Work out the number of lines with the word "διασφάλιση" in the material below, then reply with that number only.
+++ SUPPLIED DATA +++
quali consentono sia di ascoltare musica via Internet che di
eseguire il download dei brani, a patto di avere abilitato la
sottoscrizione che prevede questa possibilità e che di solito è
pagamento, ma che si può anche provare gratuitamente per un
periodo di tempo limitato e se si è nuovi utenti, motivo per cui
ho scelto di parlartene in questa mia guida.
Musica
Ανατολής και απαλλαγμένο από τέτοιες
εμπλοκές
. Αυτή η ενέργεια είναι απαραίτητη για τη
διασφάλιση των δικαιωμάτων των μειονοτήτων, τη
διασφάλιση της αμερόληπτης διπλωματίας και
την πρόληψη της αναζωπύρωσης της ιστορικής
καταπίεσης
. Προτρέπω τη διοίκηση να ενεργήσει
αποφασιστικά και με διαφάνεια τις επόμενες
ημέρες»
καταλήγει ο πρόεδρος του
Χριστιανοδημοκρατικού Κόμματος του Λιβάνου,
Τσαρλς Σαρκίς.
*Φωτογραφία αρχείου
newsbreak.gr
+++
+++ SUPPLIED DATA +++
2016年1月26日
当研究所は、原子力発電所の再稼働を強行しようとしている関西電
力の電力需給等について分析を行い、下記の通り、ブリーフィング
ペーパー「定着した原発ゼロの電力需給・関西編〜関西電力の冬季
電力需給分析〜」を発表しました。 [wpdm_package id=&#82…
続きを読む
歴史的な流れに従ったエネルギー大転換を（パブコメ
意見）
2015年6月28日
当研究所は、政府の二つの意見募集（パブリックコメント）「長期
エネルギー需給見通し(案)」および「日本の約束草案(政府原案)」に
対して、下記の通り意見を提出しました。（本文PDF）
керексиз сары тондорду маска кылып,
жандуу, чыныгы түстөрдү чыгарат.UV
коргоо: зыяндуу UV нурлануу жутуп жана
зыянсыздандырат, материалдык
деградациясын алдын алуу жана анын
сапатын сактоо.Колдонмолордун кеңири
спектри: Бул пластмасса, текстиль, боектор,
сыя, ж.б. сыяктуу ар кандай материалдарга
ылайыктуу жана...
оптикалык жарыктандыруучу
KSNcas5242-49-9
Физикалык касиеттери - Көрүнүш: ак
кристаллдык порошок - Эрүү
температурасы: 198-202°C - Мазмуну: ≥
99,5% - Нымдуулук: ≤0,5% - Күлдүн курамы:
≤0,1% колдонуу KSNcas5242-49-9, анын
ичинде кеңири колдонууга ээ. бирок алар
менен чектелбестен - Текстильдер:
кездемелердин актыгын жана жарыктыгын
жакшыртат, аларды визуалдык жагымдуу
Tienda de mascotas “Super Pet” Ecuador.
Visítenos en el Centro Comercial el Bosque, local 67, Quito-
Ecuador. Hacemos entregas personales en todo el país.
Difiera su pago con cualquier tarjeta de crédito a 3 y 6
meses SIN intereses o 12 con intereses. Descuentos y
+++
• **RESPONSE BOX**
2